Anyway, I'm still drinking Pinot now & then, & looking to catch the bug. Not likely I'll spend much money on the real thing, though--Burgundy--any more than I do on Bordeaux or tawney Ports. [Wink]
All a matter of personal taste... [Smile]
bman-if you like your reds big and want to slowly adjust to pinot noir, try philippe leclerc le bons batons from a good vintage(93.95,96,97,99). this wine goes for about $8-9 in burgundy and about $15-16 here. leclerc's wines tend to be darker and more oaked than the normal burgundy. the baton is his entry level wine and can be a great value.

Burg under 20 which is great? I do not know...that is tough....why not increase the bar to $30-35? I know that is 10-15 bucks more, but I really think it is worth your effort.

My policy is not to buy cheap pinot. Of course, how do you know unless you try...However, I have begin to realize that wines from other varietals that are inexpensive can be quite good to great. However, with pinot, I just do not have luck?
I don't have a problem with spending some extra $$$ to get a very good Burgundy PN. $30-$35 is out of my comfort zone but I wouldn't mind it too much if it was a rare occasion.
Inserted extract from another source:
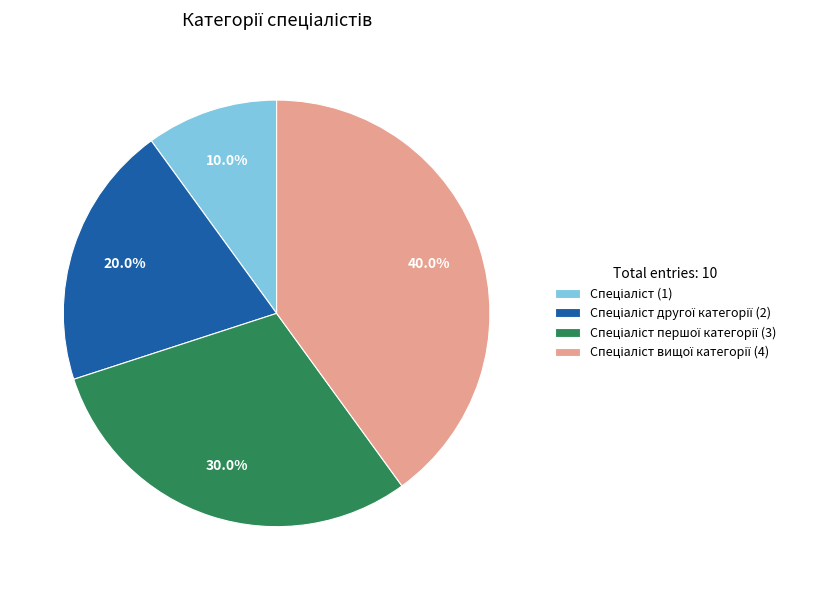

Is there any slice that represents more than half of the pie?

No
As a matter of fact CrisisMode posted TNs on a great QPR Burgundy for $28. I'd definetely buy it if I can find it. What happens if I really like it though? I'd have to buy more...and more...and $30 a bottle! Uh-oh! [Smile]

Thanks doc. I appreciate your thoughts.
It is impossible to find GREAT Burgundy for under $30. My definition of great is 90 or higher. To really get a great bottle of Burgundy you have got to usually spend in the $40-$60 range. Maybe you should hold off on a couple purchases of lesser wines and pop for a nice '99 Pommard or Volnay. Once you try an excellent Burgundy, you may have a different take on the varietal. IMO, it always takes a great bottle to open up a palate to new things. I don't fall in love with a grape by drinking medocrity.

This is primarily why I don't have the great love of Bordeaux that most of you have. I have only had cheap, sucky ones. Hopefully, I can on changing that on June 15.


From another Thread I've contributed to here:


WA gives this wine a 91, and it's available for $28 (net). Don't know if anyone out there has tasted this, and I'd like to hear if you have, but it's got to be a buy on spec alone. How many red Burg's in the 90s sell for under $30?

No Burgundy at 90+ under $30?


I did have a Joblot Girvry. I hated it. It was a '97, which I know is a suspect year for Red Burg, but I HATED IT! Being a Burgundy lover, this wine was everything I loathe in a Burgundy. It was thin, diluted, herbal and nasty! I paid $26 for it and felt completely ripped off. This is why I don't trust inexpensive Burgundies. If I am only going to spend $30 on a Pinot,as Jones says, I can do better in CA or even Oregon. This is not an absolute. I just haven't had good experiences with inexpensive Burgundy.
tsunami: Thanks, but I'm not sure what we're talking about here anymore! [Confused] If it's burgundy, I think I'll pass, unless it's something spectacular for under USD $20. Like I said way back when, I'm not really a PN guy and we Canadians are only allowed to bring two bottles back duty free, everything over that is 40% or more duty, so I think I'll stick to my vintage ports. If you have something on vintage ports, well, type on!!! Please advise.

As the originator of this thread, I find it interesting that something that began as a review of a cheap and insignificant bottle of, dare I say, plonk, has turned into an almost frantic discussion of fairly expensive pinot noir. Not something completely different, but certainly a different direction. I'm not surprised, this seems almost like a case study of how threads evolve. Almost all the TN threads go only 1-8 posts, but the odd one almost takes on a life of its own, this one is now over 30 posts and long ago abandoned its original purpose. Interesting!